WORK REQUEST:
The required output consists solely of the lines from the line containing "Behandlung der Parkinson-Krankheit, an" through the end of the records, copied exactly.

DATA EXCERPTS:
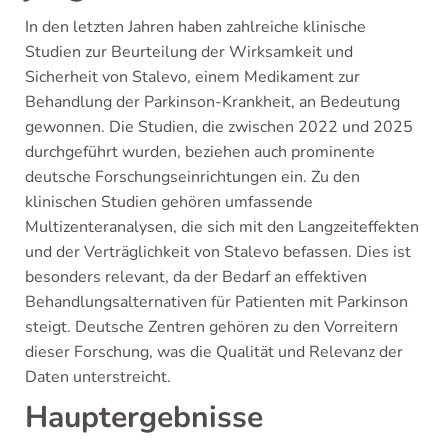
In den letzten Jahren haben zahlreiche klinische
Studien zur Beurteilung der Wirksamkeit und
Sicherheit von Stalevo, einem Medikament zur
Behandlung der Parkinson-Krankheit, an Bedeutung
gewonnen. Die Studien, die zwischen 2022 und 2025
durchgeführt wurden, beziehen auch prominente
deutsche Forschungseinrichtungen ein. Zu den
klinischen Studien gehören umfassende
Multizenteranalysen, die sich mit den Langzeiteffekten
und der Verträglichkeit von Stalevo befassen. Dies ist
besonders relevant, da der Bedarf an effektiven
Behandlungsalternativen für Patienten mit Parkinson
steigt. Deutsche Zentren gehören zu den Vorreitern
dieser Forschung, was die Qualität und Relevanz der
Daten unterstreicht.
Hauptergebnisse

OUTPUT OF THE EXERCISE:
Behandlung der Parkinson-Krankheit, an Bedeutung
gewonnen. Die Studien, die zwischen 2022 und 2025
durchgeführt wurden, beziehen auch prominente
deutsche Forschungseinrichtungen ein. Zu den
klinischen Studien gehören umfassende
Multizenteranalysen, die sich mit den Langzeiteffekten
und der Verträglichkeit von Stalevo befassen. Dies ist
besonders relevant, da der Bedarf an effektiven
Behandlungsalternativen für Patienten mit Parkinson
steigt. Deutsche Zentren gehören zu den Vorreitern
dieser Forschung, was die Qualität und Relevanz der
Daten unterstreicht.
Hauptergebnisse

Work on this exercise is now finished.